● Material:
::::::::
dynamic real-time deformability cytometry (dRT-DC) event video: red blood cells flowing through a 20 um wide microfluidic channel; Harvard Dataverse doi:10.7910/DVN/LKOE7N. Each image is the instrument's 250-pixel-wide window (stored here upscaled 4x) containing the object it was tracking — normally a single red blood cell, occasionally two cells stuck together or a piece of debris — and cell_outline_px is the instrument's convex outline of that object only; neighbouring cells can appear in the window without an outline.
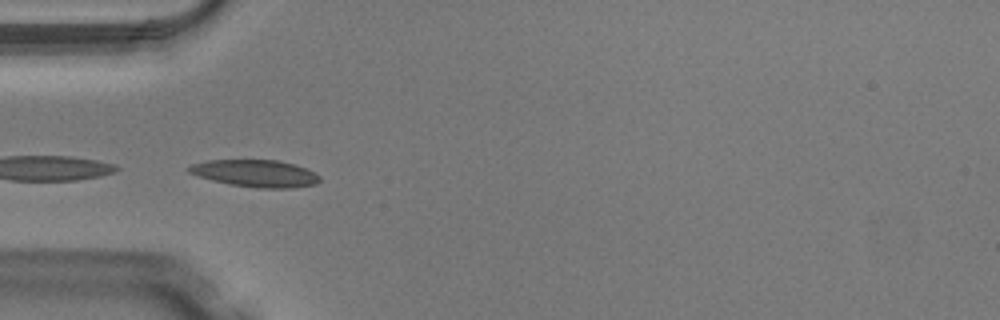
{"species": "Egyptian fruit bat (a non-hibernating species)", "species_latin": "Rousettus aegyptiacus", "temperature_condition": "warm", "stored_images_in_passage": 14, "camera_frame_rate_fps": 3000, "um_per_image_px": 0.085, "animal": {"sex": "male"}, "frame": {"image": 1, "passage_image": 10, "time_ms": 3.0, "image_size_px": [1000, 320], "cell_outline_px": [[320, 180], [316, 184], [292, 188], [260, 188], [232, 184], [212, 180], [196, 176], [188, 172], [184, 168], [192, 164], [208, 160], [276, 160], [292, 164], [304, 168], [320, 176]], "centroid_in_image_um": [21.66, 14.73], "position_along_channel_um": 63.3, "area_um2": 20.52}}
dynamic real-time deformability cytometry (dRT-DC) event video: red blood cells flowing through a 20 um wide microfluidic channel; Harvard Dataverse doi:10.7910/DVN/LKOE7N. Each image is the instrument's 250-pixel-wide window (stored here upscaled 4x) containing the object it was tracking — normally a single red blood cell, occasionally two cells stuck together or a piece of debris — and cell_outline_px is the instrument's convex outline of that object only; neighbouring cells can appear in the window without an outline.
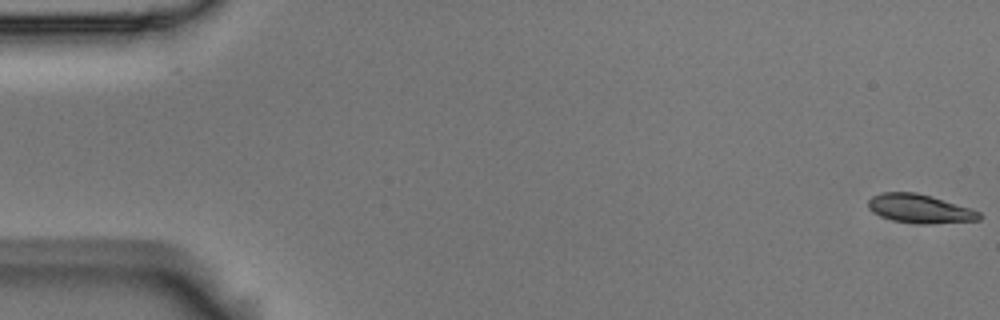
{"species": "Egyptian fruit bat (a non-hibernating species)", "species_latin": "Rousettus aegyptiacus", "temperature_condition": "room temperature", "stored_images_in_passage": 6, "camera_frame_rate_fps": 3000, "um_per_image_px": 0.085, "animal": {"sex": "male"}, "frame": {"image": 1, "passage_image": 1, "time_ms": 0.0, "image_size_px": [1000, 320], "cell_outline_px": [[984, 216], [980, 220], [932, 224], [920, 224], [892, 220], [880, 216], [872, 212], [868, 208], [868, 200], [872, 196], [880, 192], [916, 192], [932, 196], [972, 208], [980, 212]], "centroid_in_image_um": [78.21, 17.74], "position_along_channel_um": 6.8, "area_um2": 18.96}}
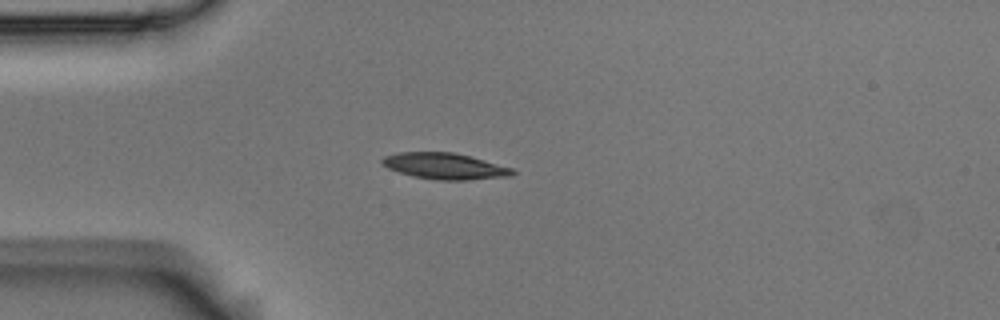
{"frame": {"image": 2, "passage_image": 4, "time_ms": 1.0, "image_size_px": [1000, 320], "cell_outline_px": [[516, 172], [512, 176], [464, 180], [440, 180], [412, 176], [388, 168], [380, 160], [384, 156], [396, 152], [452, 152], [484, 160], [512, 168]], "centroid_in_image_um": [37.79, 14.12], "position_along_channel_um": 47.2, "area_um2": 19.71}}
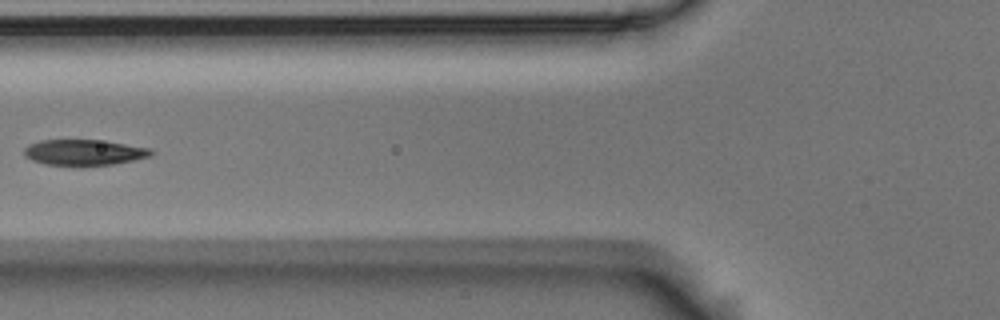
::::::::
● Exercise directions: Copy all the data exactly as written, but skip any picture.

● In response:
dynamic real-time deformability cytometry (dRT-DC) event video: red blood cells flowing through a 20 um wide microfluidic channel; Harvard Dataverse doi:10.7910/DVN/LKOE7N. Each image is the instrument's 250-pixel-wide window (stored here upscaled 4x) containing the object it was tracking — normally a single red blood cell, occasionally two cells stuck together or a piece of debris — and cell_outline_px is the instrument's convex outline of that object only; neighbouring cells can appear in the window without an outline.
{"species": "Egyptian fruit bat (a non-hibernating species)", "species_latin": "Rousettus aegyptiacus", "temperature_condition": "warm", "stored_images_in_passage": 14, "camera_frame_rate_fps": 3000, "um_per_image_px": 0.085, "animal": {"sex": "male"}, "frame": {"image": 1, "passage_image": 10, "time_ms": 3.0, "image_size_px": [1000, 320], "cell_outline_px": [[320, 180], [316, 184], [292, 188], [260, 188], [232, 184], [212, 180], [196, 176], [188, 172], [184, 168], [192, 164], [208, 160], [276, 160], [292, 164], [304, 168], [320, 176]], "centroid_in_image_um": [21.66, 14.73], "position_along_channel_um": 63.3, "area_um2": 20.52}}
dynamic real-time deformability cytometry (dRT-DC) event video: red blood cells flowing through a 20 um wide microfluidic channel; Harvard Dataverse doi:10.7910/DVN/LKOE7N. Each image is the instrument's 250-pixel-wide window (stored here upscaled 4x) containing the object it was tracking — normally a single red blood cell, occasionally two cells stuck together or a piece of debris — and cell_outline_px is the instrument's convex outline of that object only; neighbouring cells can appear in the window without an outline.
{"species": "Egyptian fruit bat (a non-hibernating species)", "species_latin": "Rousettus aegyptiacus", "temperature_condition": "room temperature", "stored_images_in_passage": 6, "camera_frame_rate_fps": 3000, "um_per_image_px": 0.085, "animal": {"sex": "male"}, "frame": {"image": 1, "passage_image": 1, "time_ms": 0.0, "image_size_px": [1000, 320], "cell_outline_px": [[984, 216], [980, 220], [932, 224], [920, 224], [892, 220], [880, 216], [872, 212], [868, 208], [868, 200], [872, 196], [880, 192], [916, 192], [932, 196], [972, 208], [980, 212]], "centroid_in_image_um": [78.21, 17.74], "position_along_channel_um": 6.8, "area_um2": 18.96}}
{"frame": {"image": 2, "passage_image": 4, "time_ms": 1.0, "image_size_px": [1000, 320], "cell_outline_px": [[516, 172], [512, 176], [464, 180], [440, 180], [412, 176], [388, 168], [380, 160], [384, 156], [396, 152], [452, 152], [484, 160], [512, 168]], "centroid_in_image_um": [37.79, 14.12], "position_along_channel_um": 47.2, "area_um2": 19.71}}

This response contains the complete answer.